L’eau salée de la mer du Nord menace de l’emporter sur l’eau douce des cours d’eau, surtout dans la partie occidentale des Pays-Bas. Normalement, l’eau des rivières repousse l’eau salée et la renvoie vers la mer. Mais lorsque le niveau des cours d’eau baisse, l’eau salée progresse à l’intérieur des terres. Ce qui n’est pas sans conséquence. "Dans certaines zones du pays, des districts sont entièrement entourés d’eau salée. Impossible dès lors d’y prélever de l’eau potable. Bientôt, des camions sillonneront les Pays-Bas pour distribuer des bouteilles d’eau potable, comme c’est déjà le cas en Chine. Ce que nous ne voulons pas. Mais le secteur de l’horticulture en serres et à l’air libre a lui aussi besoin d’eau. La plupart de nos plantations meurent si elles entrent en contact avec de l’eau salée", explique Ton Hoitink.

La gestion de l’eau dans cette région est assurée par les conseils d’administration de l’eau. Toutes s’inquiètent de la sécheresse. Si l’on s’en tient au bassin fluvial, les complications restent gérables. Grâce aux 'grandes rivières' qui traversent la zone. Les problèmes se posent principalement en amont de ces grandes rivières. Tanja Klip-Martin est la comtesse des digues du district Vallei en Veluwe. "La sécheresse se poursuit même en automne. Pour l’eau, nous dépendons maintenant des grandes rivières, mais l’eau que nous faisons couler (flux qu’on laisse entrer dans une zone, JG) n’atteint pas les terres sablonneuses de la Veluwe. Elle ruisselle au bas des collines."

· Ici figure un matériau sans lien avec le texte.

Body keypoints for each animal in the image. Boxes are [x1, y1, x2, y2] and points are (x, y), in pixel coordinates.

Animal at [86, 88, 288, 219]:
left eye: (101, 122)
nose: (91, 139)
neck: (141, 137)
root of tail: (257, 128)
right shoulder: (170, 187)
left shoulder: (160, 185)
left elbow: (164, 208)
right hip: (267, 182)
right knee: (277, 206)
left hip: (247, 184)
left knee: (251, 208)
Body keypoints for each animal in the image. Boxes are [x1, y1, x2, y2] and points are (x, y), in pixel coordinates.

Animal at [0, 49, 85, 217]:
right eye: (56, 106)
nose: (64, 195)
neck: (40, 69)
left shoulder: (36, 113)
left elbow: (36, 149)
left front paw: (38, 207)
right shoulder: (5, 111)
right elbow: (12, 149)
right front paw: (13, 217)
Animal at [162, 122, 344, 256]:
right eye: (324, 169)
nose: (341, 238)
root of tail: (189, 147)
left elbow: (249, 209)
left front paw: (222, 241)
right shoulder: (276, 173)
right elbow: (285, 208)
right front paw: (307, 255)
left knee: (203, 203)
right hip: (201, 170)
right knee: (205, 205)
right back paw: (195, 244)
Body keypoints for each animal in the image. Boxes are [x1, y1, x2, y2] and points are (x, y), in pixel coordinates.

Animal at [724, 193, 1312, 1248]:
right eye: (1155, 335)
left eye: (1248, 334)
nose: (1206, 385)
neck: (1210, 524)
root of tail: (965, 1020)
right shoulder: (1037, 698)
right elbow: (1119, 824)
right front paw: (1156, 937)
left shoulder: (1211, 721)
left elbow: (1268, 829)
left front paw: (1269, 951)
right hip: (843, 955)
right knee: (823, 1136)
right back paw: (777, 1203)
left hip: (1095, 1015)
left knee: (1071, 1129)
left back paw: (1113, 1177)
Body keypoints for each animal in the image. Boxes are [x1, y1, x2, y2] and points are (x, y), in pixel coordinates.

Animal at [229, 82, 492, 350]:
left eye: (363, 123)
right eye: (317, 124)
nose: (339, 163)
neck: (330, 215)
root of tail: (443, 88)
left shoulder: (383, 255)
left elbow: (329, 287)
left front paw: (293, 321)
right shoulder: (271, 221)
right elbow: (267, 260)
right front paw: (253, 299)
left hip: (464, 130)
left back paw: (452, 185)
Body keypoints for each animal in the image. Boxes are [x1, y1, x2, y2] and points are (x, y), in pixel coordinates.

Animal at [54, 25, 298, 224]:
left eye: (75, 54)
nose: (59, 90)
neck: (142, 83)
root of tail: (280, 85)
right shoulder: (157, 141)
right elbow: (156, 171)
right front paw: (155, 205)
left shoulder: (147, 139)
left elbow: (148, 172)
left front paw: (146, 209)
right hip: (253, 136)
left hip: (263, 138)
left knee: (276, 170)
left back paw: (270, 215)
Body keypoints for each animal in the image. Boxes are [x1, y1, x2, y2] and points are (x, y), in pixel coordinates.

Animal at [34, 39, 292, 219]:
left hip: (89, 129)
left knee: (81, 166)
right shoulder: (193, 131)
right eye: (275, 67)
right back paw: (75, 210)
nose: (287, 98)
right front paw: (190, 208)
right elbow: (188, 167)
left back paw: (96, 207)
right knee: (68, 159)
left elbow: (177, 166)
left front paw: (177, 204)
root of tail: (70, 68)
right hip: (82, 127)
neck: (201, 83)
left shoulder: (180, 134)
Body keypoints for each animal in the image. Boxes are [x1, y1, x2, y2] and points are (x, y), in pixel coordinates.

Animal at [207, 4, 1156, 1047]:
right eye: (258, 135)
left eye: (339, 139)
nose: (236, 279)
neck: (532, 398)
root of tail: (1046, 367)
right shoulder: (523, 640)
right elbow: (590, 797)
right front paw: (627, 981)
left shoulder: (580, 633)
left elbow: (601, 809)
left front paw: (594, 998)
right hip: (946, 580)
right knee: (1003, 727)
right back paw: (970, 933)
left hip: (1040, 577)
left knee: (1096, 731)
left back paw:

L’Achterhoek, la zone la plus sèche des Pays-Bas

La sécheresse a d’ores et déjà tari plusieurs ruisseaux dans la Veluwe. Et les prévisions pour l’avenir proche ne sont pas réjouissantes. "En fait, nous avons besoin de deux cents jours complets de pluie pour compenser notre déficit. Sinon, nous arriverons au printemps en manquant d’eau." Har Frenken, un collègue de Tanja Klip-Martin qui travaille au Limbourg, nourrit les mêmes préoccupations. "Si la situation ne s’améliore pas, nous allons entamer la saison des cultures avec une pénurie. Le peu d’eau disponible devra être réparti entre de nombreux demandeurs. L’agriculture sera alors entièrement tributaire de l’arrosage." L’Achterhoek est probablement la partie la plus sèche du pays.

Cette partie se situe dans le district Rijn en IJssel. Les maisons fissurées à Zevenaar relèvent également de sa responsabilité. "Nous avons retenu l’eau aussi longtemps que c’était possible dans des fossés et des ruisseaux afin de maintenir le niveau des nappes phréatiques. Mais à un moment, ça s’arrête. C’est vraiment un cas de force majeure", explique le comte des digues Hein Pieper Collaboration Nos visites aux comtes des digues et au commissaire plan Delta montrent clairement qu’aujourd’hui tous les partis mettent tout en œuvre pour lutter contre les problèmes de sécheresse et qu’il faudra bien réfléchir à la manière d’éviter d’autres complications à l’avenir. La collaboration est ici le mot magique. Elle doit même transcender les frontières. L’eau des rivières vient en effet de l’étranger. "Nous devons veiller à ce que l’Allemagne et la France ne retiennent pas trop d’eau pour leur usage et à ce qu’il en reste pour nous", explique le commissaire du plan Delta Wim Kuijken.

Tous ces intervenants soulignent cependant que les Pays-Bas voient toujours arriver plus d’eau qu’ils n’en consomment. Normalement, tout devrait rentrer dans l’ordre après la sécheresse que nous avons connue. Reste la question de savoir si un jour, il y aura des périodes où les bateaux ne pourront plus naviguer sur l’IJssel ou le Waal et si nous pourrons les traverser à pied. "Si nous ne faisons rien, la situation pourrait bien dégénérer dans ce sens. Mais cela n’arrivera pas si vite. Nous pouvons déjà faire beaucoup de choses dans ce domaine", indique Ton Hoitink. Il faudra prendre des mesures concernant la navigation. Ton Hoitink prend comme exemple la Meuse, un fleuve navigable grâce à un ingénieux système d’écluses et de barrages. "Je n’exclus pas que nous ayons un jour besoin d’un tel système au niveau du Waal. Nous devons faire en sorte que les cours d’eau puissent évacuer rapidement d’énormes quantités d’eau en cas de crue, et le moins possible en cas de sécheresse."

La probabilité que le journaliste Kay Scholten puisse un jour traverser la rivière à pied est donc totalement nulle, et c’est tant mieux!